23.10.2015 // Rechtsextremismus

Angst vor Überfremdung

Über Hintergründe, Motivation und Strukturen der rechtsextremen Szene in Ostdeutschland informierte Henning Flad von der Diakonie Deutschland im Kultur- und Tagungszentrum Wichern.

Informationsveranstaltung zum Rechtsextremismus in Ostdeutschland

Über Hintergründe, Motivation und Strukturen der rechtsextremen Szene in Ostdeutschland informierte Henning Flad von der Diakonie Deutschland im Kultur- und Tagungszentrum Wichern. Der Koordinierungskreis „Christen gegen Rechts“ hatte ihn zum Thema „Heidenau und anderswo – Flüchtlinge in Gefahr – Rechtsextremismus und Rechtspopulismus in Ostdeutschland“ eingeladen.
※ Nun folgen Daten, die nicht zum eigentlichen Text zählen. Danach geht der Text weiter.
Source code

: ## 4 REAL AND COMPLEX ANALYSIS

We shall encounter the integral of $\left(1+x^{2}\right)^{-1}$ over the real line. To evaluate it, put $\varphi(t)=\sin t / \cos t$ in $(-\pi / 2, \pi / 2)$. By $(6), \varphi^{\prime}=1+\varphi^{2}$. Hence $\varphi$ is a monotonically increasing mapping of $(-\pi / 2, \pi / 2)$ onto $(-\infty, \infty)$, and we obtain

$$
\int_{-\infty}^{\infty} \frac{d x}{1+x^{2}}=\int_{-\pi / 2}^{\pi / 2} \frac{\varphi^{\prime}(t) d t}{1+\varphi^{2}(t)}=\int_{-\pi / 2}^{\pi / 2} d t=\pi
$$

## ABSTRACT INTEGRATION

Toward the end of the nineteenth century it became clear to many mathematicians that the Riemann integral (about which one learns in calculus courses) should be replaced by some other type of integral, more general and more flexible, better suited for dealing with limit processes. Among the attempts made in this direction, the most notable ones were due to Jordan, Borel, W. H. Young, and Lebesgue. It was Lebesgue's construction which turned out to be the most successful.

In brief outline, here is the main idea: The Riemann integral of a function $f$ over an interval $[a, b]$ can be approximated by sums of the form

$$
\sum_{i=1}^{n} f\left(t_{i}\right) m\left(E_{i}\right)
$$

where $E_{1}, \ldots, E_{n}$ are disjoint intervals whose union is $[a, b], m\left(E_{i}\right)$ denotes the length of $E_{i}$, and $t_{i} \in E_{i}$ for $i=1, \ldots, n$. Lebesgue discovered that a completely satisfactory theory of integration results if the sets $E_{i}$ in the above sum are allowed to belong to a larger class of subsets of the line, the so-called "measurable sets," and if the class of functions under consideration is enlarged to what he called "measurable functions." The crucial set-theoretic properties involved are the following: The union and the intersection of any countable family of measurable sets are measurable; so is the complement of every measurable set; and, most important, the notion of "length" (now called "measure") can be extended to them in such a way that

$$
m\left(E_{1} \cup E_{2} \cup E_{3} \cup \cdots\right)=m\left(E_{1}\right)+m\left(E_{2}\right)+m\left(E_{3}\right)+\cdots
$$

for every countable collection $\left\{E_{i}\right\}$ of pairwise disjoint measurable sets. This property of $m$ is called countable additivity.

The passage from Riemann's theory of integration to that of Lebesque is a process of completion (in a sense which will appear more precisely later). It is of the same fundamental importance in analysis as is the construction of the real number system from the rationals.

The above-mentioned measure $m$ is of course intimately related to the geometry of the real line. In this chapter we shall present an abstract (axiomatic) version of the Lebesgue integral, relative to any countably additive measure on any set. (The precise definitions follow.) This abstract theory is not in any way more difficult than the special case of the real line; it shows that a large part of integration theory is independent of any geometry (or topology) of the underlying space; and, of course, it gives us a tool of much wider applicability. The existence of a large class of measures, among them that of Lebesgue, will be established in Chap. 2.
Vor einigen Wochen wäre die Neonaziszene bundesweit auf einem historischen Tiefpunkt angelangt, erklärte Henning Flad zu Beginn seines Vortrags. "Die NPD ist zerstritten, hat Personalsorgen und Geldmangel, ihre wenigen Veranstaltungen waren miserabel besucht". Auch die Zahl der Rechtsrockkonzerte und der Verkauf von Musik-CDs waren rückläufig. Für Dortmund gelte das allerdings nicht, räumte er ein. "Dortmund ist in Westdeutschland eine Anomalie".

Seit Anfang September verändere sich das aber, so Flad. Die Gewalt gegen Flüchtlingsunterkünfte steige seitdem dramatisch an. Der Aktionskreis von Pegida, den Patriotischen Europäern gegen die Islamisierung des Abendlandes, weite sich sachsenweit in andere Städte mit einer größeren Zahl an Teilnehmenden aus. „Die vielen Anschläge auf Flüchtlingsunterkünfte im Jahr 2015 ist die größte rassistische Gewaltwelle seit den 90er Jahren“, erklärte der Politikwissenschaftler.
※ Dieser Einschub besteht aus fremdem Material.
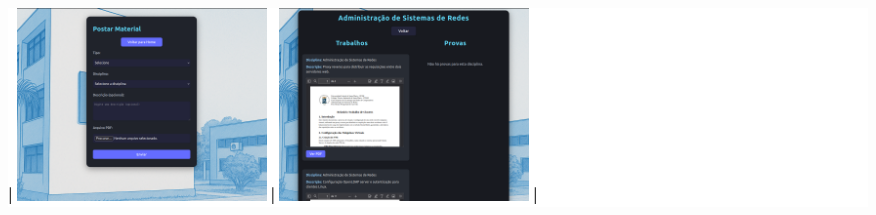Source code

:| <img src="trabalhoseprovasredes/public/prints/tela4.png" alt="Tela 4" width="250"/> | <img src="trabalhoseprovasredes/public/prints/tela5.png" alt="Tela 5" width="250"/> |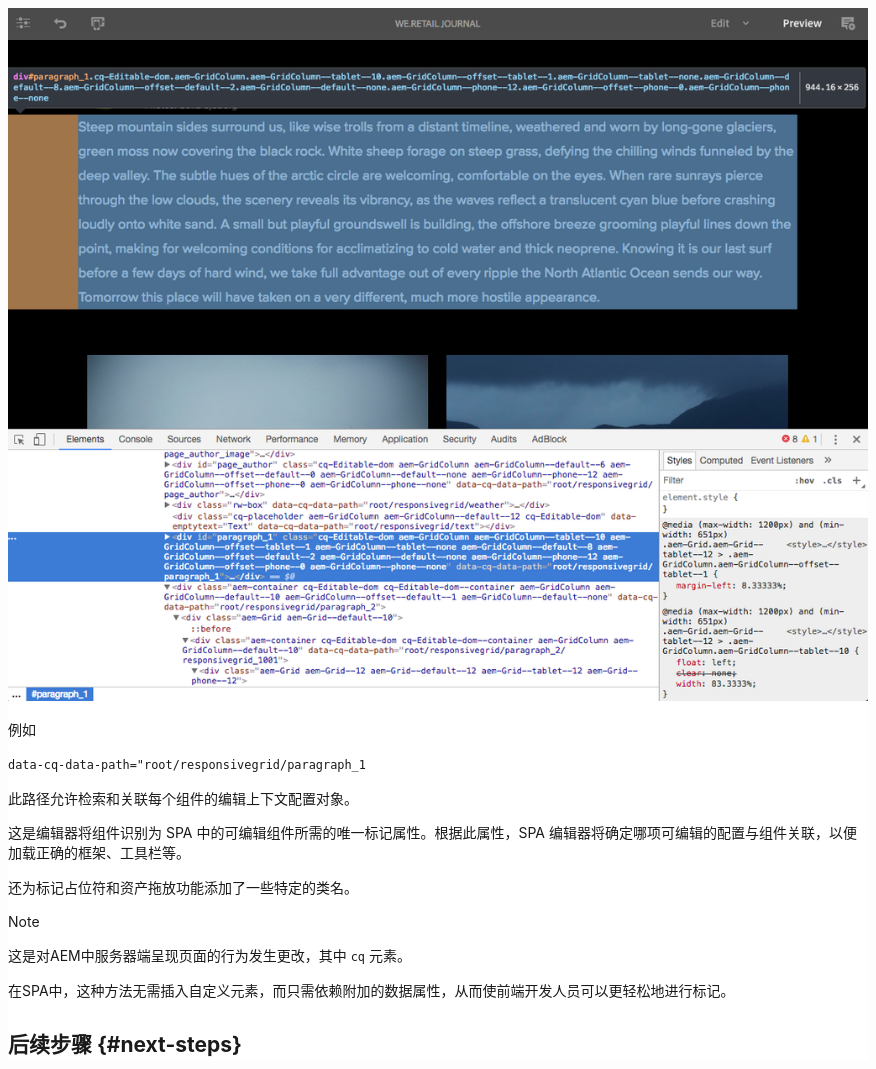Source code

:    ![screen_shot_2018-06-08at095124](assets/screen_shot_2018-06-08at095124.png)

   例如

   `data-cq-data-path="root/responsivegrid/paragraph_1`

   此路径允许检索和关联每个组件的编辑上下文配置对象。

   这是编辑器将组件识别为 SPA 中的可编辑组件所需的唯一标记属性。根据此属性，SPA 编辑器将确定哪项可编辑的配置与组件关联，以便加载正确的框架、工具栏等。

   还为标记占位符和资产拖放功能添加了一些特定的类名。

   >[!NOTE]
   >
   >这是对AEM中服务器端呈现页面的行为发生更改，其中 `cq` 元素。
   >
   >在SPA中，这种方法无需插入自定义元素，而只需依赖附加的数据属性，从而使前端开发人员可以更轻松地进行标记。

## 后续步骤 {#next-steps}
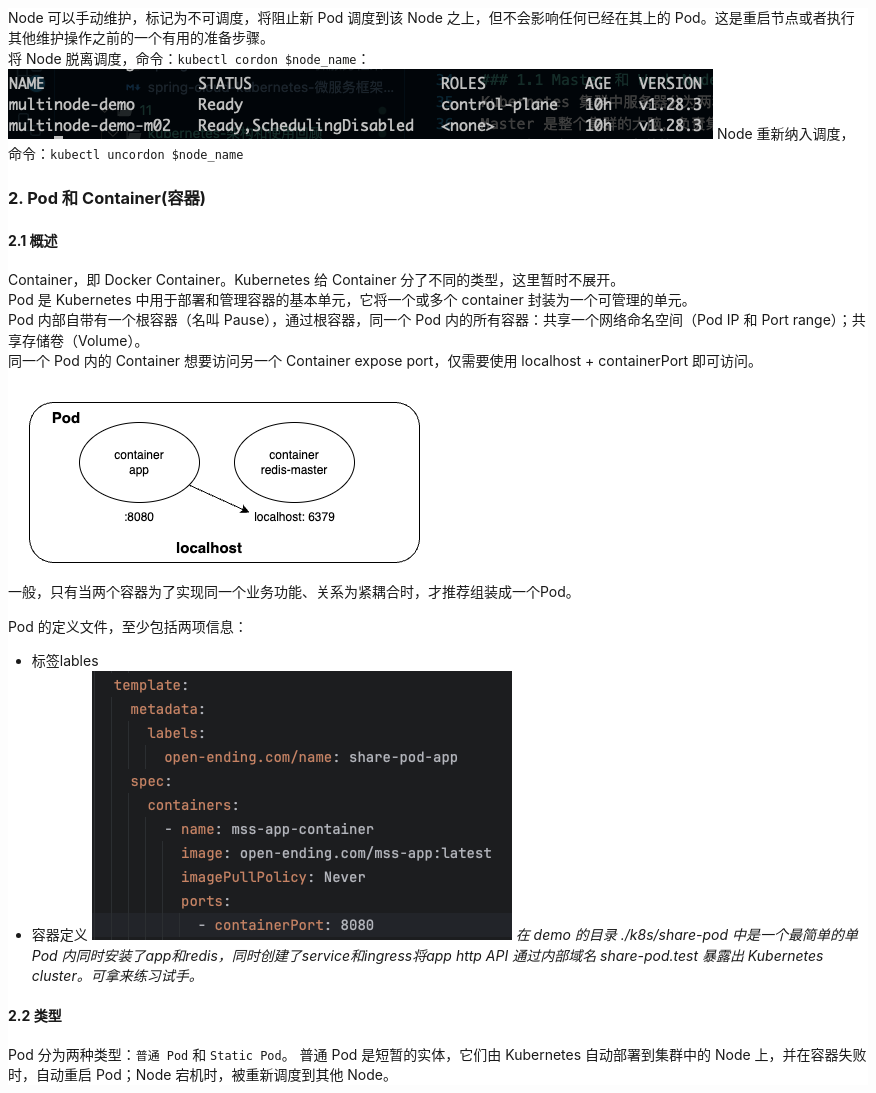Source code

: Node 可以手动维护，标记为不可调度，将阻止新 Pod 调度到该 Node 之上，但不会影响任何已经在其上的 Pod。这是重启节点或者执行其他维护操作之前的一个有用的准备步骤。  
将 Node 脱离调度，命令：`kubectl cordon $node_name`：  
![SchedulingDisabled](./kubernetes-逻辑模型和使用回顾/SchedulingDisabled.png)
Node 重新纳入调度，命令：`kubectl uncordon $node_name`  

### 2. Pod 和 Container(容器)
#### 2.1 概述
Container，即 Docker Container。Kubernetes 给 Container 分了不同的类型，这里暂时不展开。  
Pod 是 Kubernetes 中用于部署和管理容器的基本单元，它将一个或多个 container 封装为一个可管理的单元。  
Pod 内部自带有一个根容器（名叫 Pause），通过根容器，同一个 Pod 内的所有容器：共享一个网络命名空间（Pod IP 和 Port range）；共享存储卷（Volume）。  
同一个 Pod 内的 Container 想要访问另一个 Container expose port，仅需要使用 localhost + containerPort 即可访问。  
![pod containers inner access](./kubernetes-逻辑模型和使用回顾/kubernetes-pod-localhost.png)  
一般，只有当两个容器为了实现同一个业务功能、关系为紧耦合时，才推荐组装成一个Pod。  

Pod 的定义文件，至少包括两项信息：
- 标签lables
- 容器定义
![pod-template](./kubernetes-逻辑模型和使用回顾/pod-template.png)
_在 demo 的目录 ./k8s/share-pod 中是一个最简单的单 Pod 内同时安装了app和redis，同时创建了service和ingress将app http API 通过内部域名 share-pod.test 暴露出 Kubernetes cluster。可拿来练习试手。_

#### 2.2 类型
Pod 分为两种类型：`普通 Pod` 和 `Static Pod`。
普通 Pod 是短暂的实体，它们由 Kubernetes 自动部署到集群中的 Node 上，并在容器失败时，自动重启 Pod；Node 宕机时，被重新调度到其他 Node。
Die Besucher der Pegida-Veranstaltungen fürchteten die Überfremdung. "Die Demonstrationen sind geprägt von Gewaltpropaganda und Hysterie", referierte Flad. Das Wort Invasion tauche in fast jedem Redebeitrag auf, auch in den Medien. Die "Junge Freiheit" titelte zum Beispiel: "Bahn räumt ICE für Invasoren". "Da herrscht die Sprache des Krieges", erklärte Henning Flad. "Grenzöffnung ist Hochverrat" oder "Soldaten werdet selbst aktiv". Für Flad ein Aufruf zum Putsch.

Für ihn ist Pegida der Beginn einer rechten Massenbewegung, bei der die Neonazis mitlaufen. Das sei die Gefahr, mahnte er. Denn die Pegida-Demos richteten sich nicht mehr nur an den Rand, sondern an die Mitte der Gesellschaft. "Sie richten sich gegen die da oben und die sogenannte Lügenpresse." Die Pegida sei sich gewiss, "wir sind das Volk sonst keiner, nicht die Politiker und nicht die Presse". Das sei antidemokratisch, warnte Flad. Es gehe um die "Zugehörigkeit zum deutschen Volk, einem Volk in dem alle an einem Strang ziehen".
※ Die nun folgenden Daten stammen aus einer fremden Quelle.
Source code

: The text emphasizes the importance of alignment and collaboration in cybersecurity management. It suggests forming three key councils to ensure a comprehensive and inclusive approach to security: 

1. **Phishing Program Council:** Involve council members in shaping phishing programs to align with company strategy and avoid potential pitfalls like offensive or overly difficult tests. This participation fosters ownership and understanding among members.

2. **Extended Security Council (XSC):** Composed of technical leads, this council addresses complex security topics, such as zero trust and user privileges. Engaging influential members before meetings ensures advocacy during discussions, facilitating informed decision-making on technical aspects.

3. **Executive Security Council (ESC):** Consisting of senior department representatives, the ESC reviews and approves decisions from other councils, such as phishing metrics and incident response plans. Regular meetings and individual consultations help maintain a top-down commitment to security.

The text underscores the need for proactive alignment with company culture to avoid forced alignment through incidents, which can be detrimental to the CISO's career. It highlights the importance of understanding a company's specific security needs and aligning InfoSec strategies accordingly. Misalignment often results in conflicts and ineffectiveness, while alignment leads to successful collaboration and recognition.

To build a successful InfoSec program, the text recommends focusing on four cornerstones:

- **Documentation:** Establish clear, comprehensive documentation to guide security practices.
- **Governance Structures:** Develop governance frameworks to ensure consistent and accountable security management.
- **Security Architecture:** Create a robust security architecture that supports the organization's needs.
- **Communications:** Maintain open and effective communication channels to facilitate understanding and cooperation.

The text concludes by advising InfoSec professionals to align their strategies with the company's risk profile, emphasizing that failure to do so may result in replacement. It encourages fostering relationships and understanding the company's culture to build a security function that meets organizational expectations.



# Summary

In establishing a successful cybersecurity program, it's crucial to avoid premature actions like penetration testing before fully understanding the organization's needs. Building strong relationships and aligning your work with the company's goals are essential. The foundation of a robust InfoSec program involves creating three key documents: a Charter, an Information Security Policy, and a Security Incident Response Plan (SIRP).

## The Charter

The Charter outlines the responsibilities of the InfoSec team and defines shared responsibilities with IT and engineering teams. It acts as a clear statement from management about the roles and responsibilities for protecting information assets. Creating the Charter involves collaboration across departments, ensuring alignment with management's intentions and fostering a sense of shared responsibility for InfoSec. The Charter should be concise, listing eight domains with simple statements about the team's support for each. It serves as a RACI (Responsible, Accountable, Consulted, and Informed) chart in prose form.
Pegida und der Rechtsextremismus in Ostdeutschland dürfe nicht unterschätzt aber auch nicht überschätzt werden, zieht er sein Fazit. "Denn das ist keine Graswurzelbewegung, hat keine Verankerung an den Unis und ist in der gesellschaftlichen Elite im Osten nicht angekommen", erklärte Henning Flad.

Foto: Stephan Schütze
Über den Rechtsextremismus in Ostdeutschland informierte Henning Flad (r.), Fachreferent der Diakonie Deutschland, den Koordinierungskreis „Christen gegen Rechts“.